» Your assignment: Extract the lines below word for word, all of them, without changing any character. Leave every picture out of your answer.

(Records from a dataset)
%%

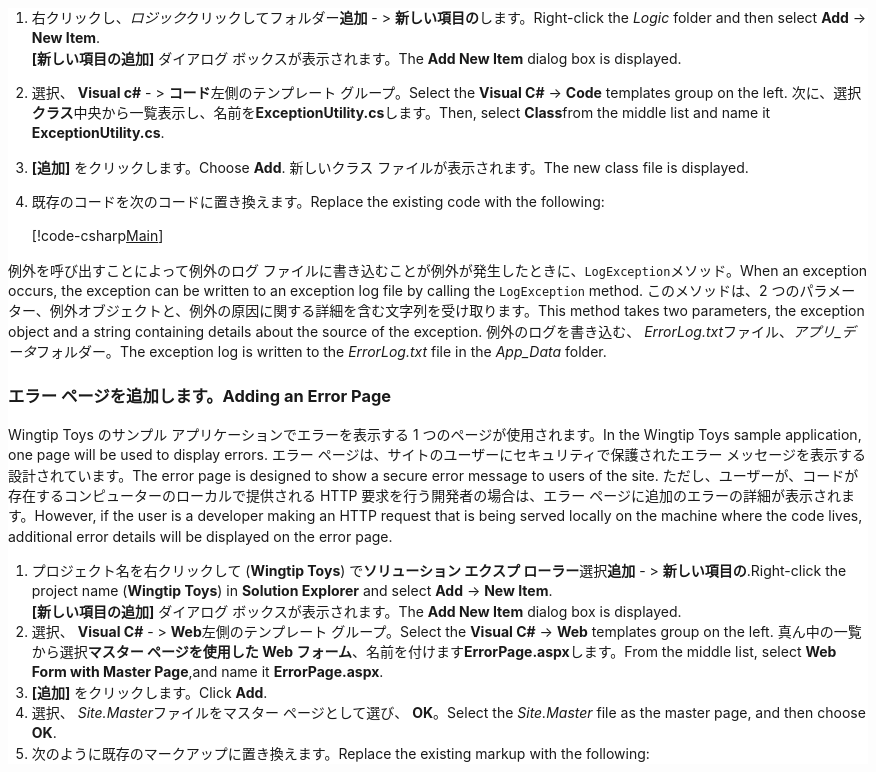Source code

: 1. <span data-ttu-id="a3a2d-173">右クリックし、*ロジック*クリックしてフォルダー**追加** - &gt; **新しい項目の**します。</span><span class="sxs-lookup"><span data-stu-id="a3a2d-173">Right-click the *Logic* folder and then select **Add** -&gt; **New Item**.</span></span>   
   <span data-ttu-id="a3a2d-174">**[新しい項目の追加]** ダイアログ ボックスが表示されます。</span><span class="sxs-lookup"><span data-stu-id="a3a2d-174">The **Add New Item** dialog box is displayed.</span></span>
2. <span data-ttu-id="a3a2d-175">選択、 **Visual c#**  - &gt; **コード**左側のテンプレート グループ。</span><span class="sxs-lookup"><span data-stu-id="a3a2d-175">Select the **Visual C#** -&gt; **Code** templates group on the left.</span></span> <span data-ttu-id="a3a2d-176">次に、選択**クラス**中央から一覧表示し、名前を**ExceptionUtility.cs**します。</span><span class="sxs-lookup"><span data-stu-id="a3a2d-176">Then, select **Class**from the middle list and name it **ExceptionUtility.cs**.</span></span>
3. <span data-ttu-id="a3a2d-177">**[追加]** をクリックします。</span><span class="sxs-lookup"><span data-stu-id="a3a2d-177">Choose **Add**.</span></span> <span data-ttu-id="a3a2d-178">新しいクラス ファイルが表示されます。</span><span class="sxs-lookup"><span data-stu-id="a3a2d-178">The new class file is displayed.</span></span>
4. <span data-ttu-id="a3a2d-179">既存のコードを次のコードに置き換えます。</span><span class="sxs-lookup"><span data-stu-id="a3a2d-179">Replace the existing code with the following:</span></span>  

    [!code-csharp[Main](aspnet-error-handling/samples/sample5.cs)]

<span data-ttu-id="a3a2d-180">例外を呼び出すことによって例外のログ ファイルに書き込むことが例外が発生したときに、`LogException`メソッド。</span><span class="sxs-lookup"><span data-stu-id="a3a2d-180">When an exception occurs, the exception can be written to an exception log file by calling the `LogException` method.</span></span> <span data-ttu-id="a3a2d-181">このメソッドは、2 つのパラメーター、例外オブジェクトと、例外の原因に関する詳細を含む文字列を受け取ります。</span><span class="sxs-lookup"><span data-stu-id="a3a2d-181">This method takes two parameters, the exception object and a string containing details about the source of the exception.</span></span> <span data-ttu-id="a3a2d-182">例外のログを書き込む、 *ErrorLog.txt*ファイル、*アプリ\_データ*フォルダー。</span><span class="sxs-lookup"><span data-stu-id="a3a2d-182">The exception log is written to the *ErrorLog.txt* file in the *App\_Data* folder.</span></span>

### <a name="adding-an-error-page"></a><span data-ttu-id="a3a2d-183">エラー ページを追加します。</span><span class="sxs-lookup"><span data-stu-id="a3a2d-183">Adding an Error Page</span></span>

<span data-ttu-id="a3a2d-184">Wingtip Toys のサンプル アプリケーションでエラーを表示する 1 つのページが使用されます。</span><span class="sxs-lookup"><span data-stu-id="a3a2d-184">In the Wingtip Toys sample application, one page will be used to display errors.</span></span> <span data-ttu-id="a3a2d-185">エラー ページは、サイトのユーザーにセキュリティで保護されたエラー メッセージを表示する設計されています。</span><span class="sxs-lookup"><span data-stu-id="a3a2d-185">The error page is designed to show a secure error message to users of the site.</span></span> <span data-ttu-id="a3a2d-186">ただし、ユーザーが、コードが存在するコンピューターのローカルで提供される HTTP 要求を行う開発者の場合は、エラー ページに追加のエラーの詳細が表示されます。</span><span class="sxs-lookup"><span data-stu-id="a3a2d-186">However, if the user is a developer making an HTTP request that is being served locally on the machine where the code lives, additional error details will be displayed on the error page.</span></span>

1. <span data-ttu-id="a3a2d-187">プロジェクト名を右クリックして (**Wingtip Toys**) で**ソリューション エクスプ ローラー**選択**追加** - &gt; **新しい項目の**.</span><span class="sxs-lookup"><span data-stu-id="a3a2d-187">Right-click the project name (**Wingtip Toys**) in **Solution Explorer** and select **Add** -&gt; **New Item**.</span></span>   
   <span data-ttu-id="a3a2d-188">**[新しい項目の追加]** ダイアログ ボックスが表示されます。</span><span class="sxs-lookup"><span data-stu-id="a3a2d-188">The **Add New Item** dialog box is displayed.</span></span>
2. <span data-ttu-id="a3a2d-189">選択、 **Visual C#**  - &gt; **Web**左側のテンプレート グループ。</span><span class="sxs-lookup"><span data-stu-id="a3a2d-189">Select the **Visual C#** -&gt; **Web** templates group on the left.</span></span> <span data-ttu-id="a3a2d-190">真ん中の一覧から選択**マスター ページを使用した Web フォーム**、名前を付けます**ErrorPage.aspx**します。</span><span class="sxs-lookup"><span data-stu-id="a3a2d-190">From the middle list, select **Web Form with Master Page**,and name it **ErrorPage.aspx**.</span></span>
3. <span data-ttu-id="a3a2d-191">**[追加]** をクリックします。</span><span class="sxs-lookup"><span data-stu-id="a3a2d-191">Click **Add**.</span></span>
4. <span data-ttu-id="a3a2d-192">選択、 *Site.Master*ファイルをマスター ページとして選び、 **OK**。</span><span class="sxs-lookup"><span data-stu-id="a3a2d-192">Select the *Site.Master* file as the master page, and then choose **OK**.</span></span>
5. <span data-ttu-id="a3a2d-193">次のように既存のマークアップに置き換えます。</span><span class="sxs-lookup"><span data-stu-id="a3a2d-193">Replace the existing markup with the following:</span></span>   
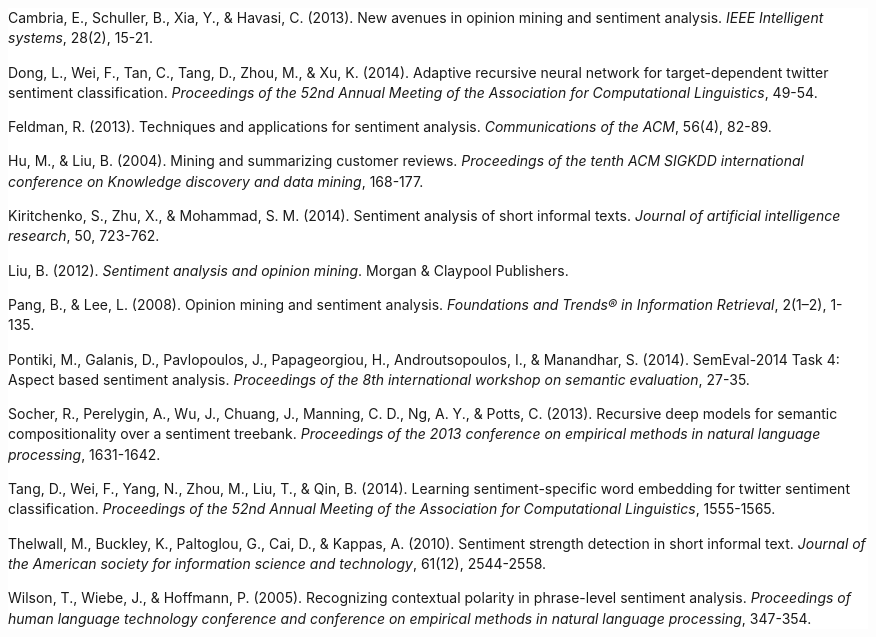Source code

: Cambria, E., Schuller, B., Xia, Y., & Havasi, C. (2013). New avenues in opinion mining and sentiment analysis. *IEEE Intelligent systems*, 28(2), 15-21.

Dong, L., Wei, F., Tan, C., Tang, D., Zhou, M., & Xu, K. (2014). Adaptive recursive neural network for target-dependent twitter sentiment classification. *Proceedings of the 52nd Annual Meeting of the Association for Computational Linguistics*, 49-54.

Feldman, R. (2013). Techniques and applications for sentiment analysis. *Communications of the ACM*, 56(4), 82-89.

Hu, M., & Liu, B. (2004). Mining and summarizing customer reviews. *Proceedings of the tenth ACM SIGKDD international conference on Knowledge discovery and data mining*, 168-177.

Kiritchenko, S., Zhu, X., & Mohammad, S. M. (2014). Sentiment analysis of short informal texts. *Journal of artificial intelligence research*, 50, 723-762.

Liu, B. (2012). *Sentiment analysis and opinion mining*. Morgan & Claypool Publishers.

Pang, B., & Lee, L. (2008). Opinion mining and sentiment analysis. *Foundations and Trends® in Information Retrieval*, 2(1–2), 1-135.

Pontiki, M., Galanis, D., Pavlopoulos, J., Papageorgiou, H., Androutsopoulos, I., & Manandhar, S. (2014). SemEval-2014 Task 4: Aspect based sentiment analysis. *Proceedings of the 8th international workshop on semantic evaluation*, 27-35.

Socher, R., Perelygin, A., Wu, J., Chuang, J., Manning, C. D., Ng, A. Y., & Potts, C. (2013). Recursive deep models for semantic compositionality over a sentiment treebank. *Proceedings of the 2013 conference on empirical methods in natural language processing*, 1631-1642.

Tang, D., Wei, F., Yang, N., Zhou, M., Liu, T., & Qin, B. (2014). Learning sentiment-specific word embedding for twitter sentiment classification. *Proceedings of the 52nd Annual Meeting of the Association for Computational Linguistics*, 1555-1565.

Thelwall, M., Buckley, K., Paltoglou, G., Cai, D., & Kappas, A. (2010). Sentiment strength detection in short informal text. *Journal of the American society for information science and technology*, 61(12), 2544-2558.

Wilson, T., Wiebe, J., & Hoffmann, P. (2005). Recognizing contextual polarity in phrase-level sentiment analysis. *Proceedings of human language technology conference and conference on empirical methods in natural language processing*, 347-354.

%%

» Response area:
Source code

: 1. <span data-ttu-id="a3a2d-173">右クリックし、*ロジック*クリックしてフォルダー**追加** - &gt; **新しい項目の**します。</span><span class="sxs-lookup"><span data-stu-id="a3a2d-173">Right-click the *Logic* folder and then select **Add** -&gt; **New Item**.</span></span>   
   <span data-ttu-id="a3a2d-174">**[新しい項目の追加]** ダイアログ ボックスが表示されます。</span><span class="sxs-lookup"><span data-stu-id="a3a2d-174">The **Add New Item** dialog box is displayed.</span></span>
2. <span data-ttu-id="a3a2d-175">選択、 **Visual c#**  - &gt; **コード**左側のテンプレート グループ。</span><span class="sxs-lookup"><span data-stu-id="a3a2d-175">Select the **Visual C#** -&gt; **Code** templates group on the left.</span></span> <span data-ttu-id="a3a2d-176">次に、選択**クラス**中央から一覧表示し、名前を**ExceptionUtility.cs**します。</span><span class="sxs-lookup"><span data-stu-id="a3a2d-176">Then, select **Class**from the middle list and name it **ExceptionUtility.cs**.</span></span>
3. <span data-ttu-id="a3a2d-177">**[追加]** をクリックします。</span><span class="sxs-lookup"><span data-stu-id="a3a2d-177">Choose **Add**.</span></span> <span data-ttu-id="a3a2d-178">新しいクラス ファイルが表示されます。</span><span class="sxs-lookup"><span data-stu-id="a3a2d-178">The new class file is displayed.</span></span>
4. <span data-ttu-id="a3a2d-179">既存のコードを次のコードに置き換えます。</span><span class="sxs-lookup"><span data-stu-id="a3a2d-179">Replace the existing code with the following:</span></span>  

    [!code-csharp[Main](aspnet-error-handling/samples/sample5.cs)]

<span data-ttu-id="a3a2d-180">例外を呼び出すことによって例外のログ ファイルに書き込むことが例外が発生したときに、`LogException`メソッド。</span><span class="sxs-lookup"><span data-stu-id="a3a2d-180">When an exception occurs, the exception can be written to an exception log file by calling the `LogException` method.</span></span> <span data-ttu-id="a3a2d-181">このメソッドは、2 つのパラメーター、例外オブジェクトと、例外の原因に関する詳細を含む文字列を受け取ります。</span><span class="sxs-lookup"><span data-stu-id="a3a2d-181">This method takes two parameters, the exception object and a string containing details about the source of the exception.</span></span> <span data-ttu-id="a3a2d-182">例外のログを書き込む、 *ErrorLog.txt*ファイル、*アプリ\_データ*フォルダー。</span><span class="sxs-lookup"><span data-stu-id="a3a2d-182">The exception log is written to the *ErrorLog.txt* file in the *App\_Data* folder.</span></span>

### <a name="adding-an-error-page"></a><span data-ttu-id="a3a2d-183">エラー ページを追加します。</span><span class="sxs-lookup"><span data-stu-id="a3a2d-183">Adding an Error Page</span></span>

<span data-ttu-id="a3a2d-184">Wingtip Toys のサンプル アプリケーションでエラーを表示する 1 つのページが使用されます。</span><span class="sxs-lookup"><span data-stu-id="a3a2d-184">In the Wingtip Toys sample application, one page will be used to display errors.</span></span> <span data-ttu-id="a3a2d-185">エラー ページは、サイトのユーザーにセキュリティで保護されたエラー メッセージを表示する設計されています。</span><span class="sxs-lookup"><span data-stu-id="a3a2d-185">The error page is designed to show a secure error message to users of the site.</span></span> <span data-ttu-id="a3a2d-186">ただし、ユーザーが、コードが存在するコンピューターのローカルで提供される HTTP 要求を行う開発者の場合は、エラー ページに追加のエラーの詳細が表示されます。</span><span class="sxs-lookup"><span data-stu-id="a3a2d-186">However, if the user is a developer making an HTTP request that is being served locally on the machine where the code lives, additional error details will be displayed on the error page.</span></span>

1. <span data-ttu-id="a3a2d-187">プロジェクト名を右クリックして (**Wingtip Toys**) で**ソリューション エクスプ ローラー**選択**追加** - &gt; **新しい項目の**.</span><span class="sxs-lookup"><span data-stu-id="a3a2d-187">Right-click the project name (**Wingtip Toys**) in **Solution Explorer** and select **Add** -&gt; **New Item**.</span></span>   
   <span data-ttu-id="a3a2d-188">**[新しい項目の追加]** ダイアログ ボックスが表示されます。</span><span class="sxs-lookup"><span data-stu-id="a3a2d-188">The **Add New Item** dialog box is displayed.</span></span>
2. <span data-ttu-id="a3a2d-189">選択、 **Visual C#**  - &gt; **Web**左側のテンプレート グループ。</span><span class="sxs-lookup"><span data-stu-id="a3a2d-189">Select the **Visual C#** -&gt; **Web** templates group on the left.</span></span> <span data-ttu-id="a3a2d-190">真ん中の一覧から選択**マスター ページを使用した Web フォーム**、名前を付けます**ErrorPage.aspx**します。</span><span class="sxs-lookup"><span data-stu-id="a3a2d-190">From the middle list, select **Web Form with Master Page**,and name it **ErrorPage.aspx**.</span></span>
3. <span data-ttu-id="a3a2d-191">**[追加]** をクリックします。</span><span class="sxs-lookup"><span data-stu-id="a3a2d-191">Click **Add**.</span></span>
4. <span data-ttu-id="a3a2d-192">選択、 *Site.Master*ファイルをマスター ページとして選び、 **OK**。</span><span class="sxs-lookup"><span data-stu-id="a3a2d-192">Select the *Site.Master* file as the master page, and then choose **OK**.</span></span>
5. <span data-ttu-id="a3a2d-193">次のように既存のマークアップに置き換えます。</span><span class="sxs-lookup"><span data-stu-id="a3a2d-193">Replace the existing markup with the following:</span></span>   
Source code

: Cambria, E., Schuller, B., Xia, Y., & Havasi, C. (2013). New avenues in opinion mining and sentiment analysis. *IEEE Intelligent systems*, 28(2), 15-21.

Dong, L., Wei, F., Tan, C., Tang, D., Zhou, M., & Xu, K. (2014). Adaptive recursive neural network for target-dependent twitter sentiment classification. *Proceedings of the 52nd Annual Meeting of the Association for Computational Linguistics*, 49-54.

Feldman, R. (2013). Techniques and applications for sentiment analysis. *Communications of the ACM*, 56(4), 82-89.

Hu, M., & Liu, B. (2004). Mining and summarizing customer reviews. *Proceedings of the tenth ACM SIGKDD international conference on Knowledge discovery and data mining*, 168-177.

Kiritchenko, S., Zhu, X., & Mohammad, S. M. (2014). Sentiment analysis of short informal texts. *Journal of artificial intelligence research*, 50, 723-762.

Liu, B. (2012). *Sentiment analysis and opinion mining*. Morgan & Claypool Publishers.

Pang, B., & Lee, L. (2008). Opinion mining and sentiment analysis. *Foundations and Trends® in Information Retrieval*, 2(1–2), 1-135.

Pontiki, M., Galanis, D., Pavlopoulos, J., Papageorgiou, H., Androutsopoulos, I., & Manandhar, S. (2014). SemEval-2014 Task 4: Aspect based sentiment analysis. *Proceedings of the 8th international workshop on semantic evaluation*, 27-35.

Socher, R., Perelygin, A., Wu, J., Chuang, J., Manning, C. D., Ng, A. Y., & Potts, C. (2013). Recursive deep models for semantic compositionality over a sentiment treebank. *Proceedings of the 2013 conference on empirical methods in natural language processing*, 1631-1642.

Tang, D., Wei, F., Yang, N., Zhou, M., Liu, T., & Qin, B. (2014). Learning sentiment-specific word embedding for twitter sentiment classification. *Proceedings of the 52nd Annual Meeting of the Association for Computational Linguistics*, 1555-1565.

Thelwall, M., Buckley, K., Paltoglou, G., Cai, D., & Kappas, A. (2010). Sentiment strength detection in short informal text. *Journal of the American society for information science and technology*, 61(12), 2544-2558.

Wilson, T., Wiebe, J., & Hoffmann, P. (2005). Recognizing contextual polarity in phrase-level sentiment analysis. *Proceedings of human language technology conference and conference on empirical methods in natural language processing*, 347-354.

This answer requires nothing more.